Transparency is particularly important in the fully insured market given the increasing vertical integration between insurers and PBMs. In many cases, carriers contract with affiliated PBMs, creating potential conflicts of interest and limiting the effectiveness of traditional arms-length negotiations. In these arrangements, detailed disclosure of compensation and financial flows may be the only mechanism available for fiduciaries to evaluate whether services are being provided in the best interests of plan participants.

Increase Public Transparency
While we support the proposed requirement for PBMs to disclose compensation and fee structures to plan fiduciaries, the rule could be strengthened by establishing a more centralized approach to reporting and oversight.
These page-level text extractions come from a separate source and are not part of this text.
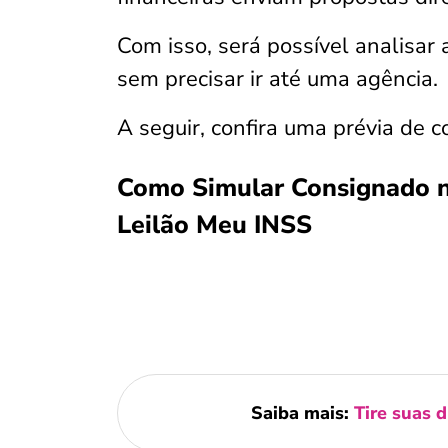
Com isso, será possível analisar
sem precisar ir até uma agência.
A seguir, confira uma prévia de 
Como Simular Consignado 
Leilão Meu INSS
Saiba mais:
Tire suas 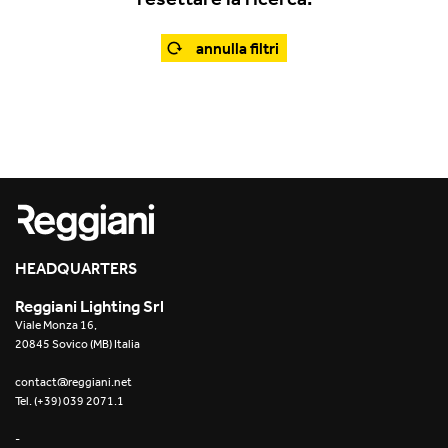
Projects
2022
annulla filtri
Resources
2022
What's on
2021
2020
2019
HEADQUARTERS
2019
Reggiani Lighting Srl
2018
Viale Monza 16,
20845 Sovico (MB) Italia
2018
contact@reggiani.net
Tel. (+39) 039 2071.1
2017
-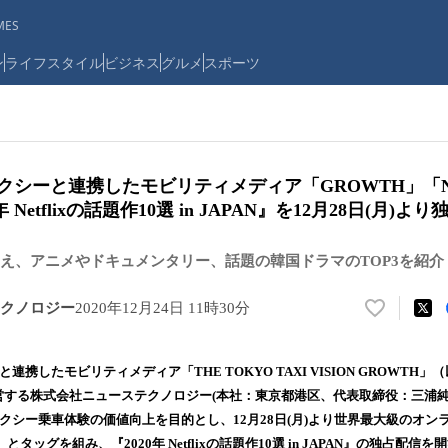
ES
ン
ライフスタイル
ビジネス
グルメ
スポーツ
タクシーと連携したモビリティメディア「GROWTH」「Net
 Netflixの話題作10選 in JAPAN』を12月28日(月)よ
え、アニメやドキュメンタリー、話題の韓国ドラマのTOP3を紹介
クノロジー
2020年12月24日 11時30分
い
い
ね
連携したモビリティメディア「THE TOKYO TAXI VISION GROWTH」
！
運営する株式会社ニューステクノロジー(本社：東京都港区、代表取締役：三浦
数
クシー乗車体験の価値向上を目的とし、12月28日(月)より世界最大級のオン
を
読
x」とタッグを組み、『2020年 Netflixの話題作10選 in JAPAN』の独占配信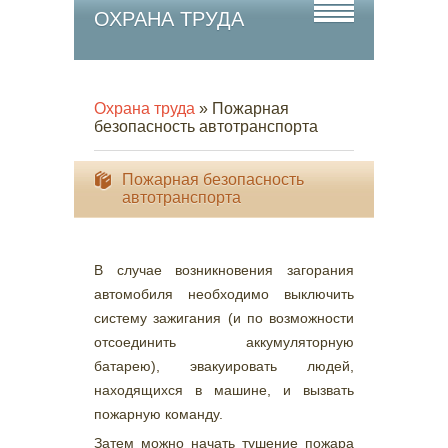
ОХРАНА ТРУДА
Охрана труда
» Пожарная
безопасность автотранспорта
Пожарная безопасность
автотранспорта
В случае возникновения загорания
автомобиля необходимо выключить
систему зажигания (и по возможности
отсоединить аккумуляторную
батарею), эвакуировать людей,
находящихся в машине, и вызвать
пожарную команду.
Затем можно начать тушение пожара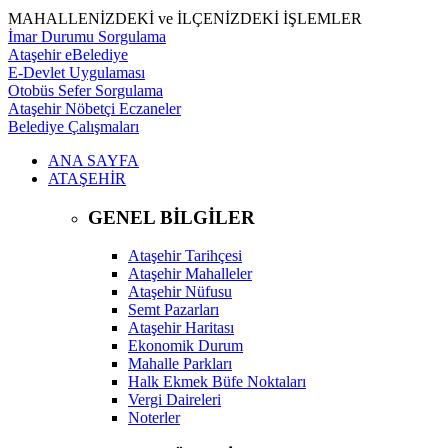
MAHALLENİZDEKİ ve İLÇENİZDEKİ İŞLEMLER
İmar Durumu Sorgulama
Ataşehir eBelediye
E-Devlet Uygulaması
Otobüs Sefer Sorgulama
Ataşehir Nöbetçi Eczaneler
Belediye Çalışmaları
ANA SAYFA
ATAŞEHİR
GENEL BİLGİLER
Ataşehir Tarihçesi
Ataşehir Mahalleler
Ataşehir Nüfusu
Semt Pazarları
Ataşehir Haritası
Ekonomik Durum
Mahalle Parkları
Halk Ekmek Büfe Noktaları
Vergi Daireleri
Noterler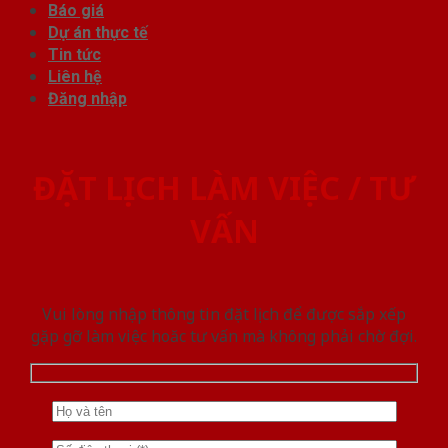
Báo giá
Dự án thực tế
Tin tức
Liên hệ
Đăng nhập
ĐẶT LỊCH LÀM VIỆC / TƯ
VẤN
Vui lòng nhập thông tin đặt lịch để được sắp xếp
gặp gỡ làm việc hoăc tư vấn mà không phải chờ đợi.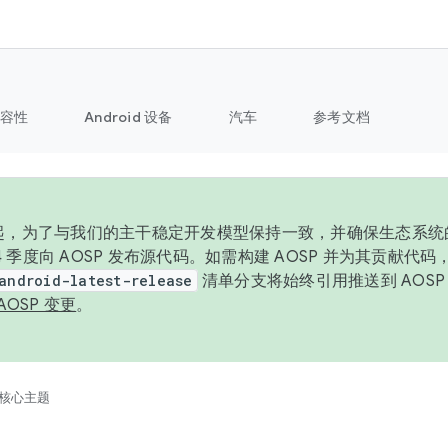
容性
Android 设备
汽车
参考文档
6 年起，为了与我们的主干稳定开发模型保持一致，并确保生态系
 4 季度向 AOSP 发布源代码。如需构建 AOSP 并为其贡献代
android-latest-release
清单分支将始终引用推送到 AOS
AOSP 变更
。
核心主题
As currently structured, these disclosures are provided only at the plan level, which may limit the Department’s ability to assess broader patterns across the market.

We encourage the Department to require covered service providers to submit these disclosures directly to the Employee Benefits Security Administration in a standardized, machine-readable format. A centralized reporting framework would support more consistent oversight and enable the Department to better identify trends in PBM compensation and contracting practices across plans and markets.

This approach would be particularly important for understanding how PBM compensation structures affect patient affordability, especially for individuals managing chronic and serious conditions. Without a centralized dataset, it may be difficult to assess the prevalence and impact of practices such as copay accumulator programs, maximizers, and related benefit design features that can increase patient out-of-pocket costs. Direct reporting would provide the Department with a more complete view of how these practices are being used and where additional oversight may be warranted.

We also encourage the Department to consider publishing aggregated, appropriately structured data based on these disclosures. While protecting legitimate proprietary information is important, high-level data on PBM compensation and market practices could provide meaningful insight to policymakers, researchers, and stakeholders. Increased public visibility into these trends would support accountability and help inform future efforts to improve affordability and access to care.

Align Requirements with the Consolidated Appropriations Act of 2026
The Department should ensure that the final rule is aligned with applicable statutory requirements enacted by Congress, including provisions in the Consolidated Appropriations Act of 2026. Consistency across regulatory and statutory requirements will support effective implementation, reduce confusion for plans and service providers, and help ensure that transparency improvements translate into more affordable and accessible care for patients.

Conclusion
We support the Department’s efforts to increase transparency in PBM compensation and urge timely finalization and implementation of this rule. Strengthening requirements around copay
assistance-related programs and ensuring comprehensive disclosure of PBM revenue streams will be critical to improving affordability and access for patients.

We thank you for the opportunity to share these comments and look forward to working with you as you seek to make healthcare, particularly prescription drugs, more affordable and accessible for more Americans. If you have any questions or need any additional information, please do not hesitate to reach out to our Government Affairs Manager, Zach Lynkiewicz, at zlynkiewicz@hivhep.org.

Sincerely,

Carl E. Schmid II
Executive Director

[1] Kristi Martin, “What Pharmacy Benefit Managers Do, and How They Contribute to Drug Spending” (explainer), Commonwealth Fund, Mar. 17, 2025.

[2] Adam J. Fein, “Copay Accumulators and Maximizers in 2025: Popular, Profitable, and Problematic,” Drug Channels, February 10, 2026.

[3] Ashley Gallagher, “Use of Copay Offset Programs Expected to Rise | AMCP Nexus 2024,” Managed Healthcare Executive, October 15, 2024.

[4] IQVIA Market Access Strategy Consulting, analysis of IQVIA LAAD 3.0 claims data and Xponent PlanTrak projected data, Patient Out-of-Pocket Costs and Copay Assistance, 2025.

[5] IQVIA Institute for Human Data Science, Understanding the Use of Medicines in the U.S. 2025 (April 2025).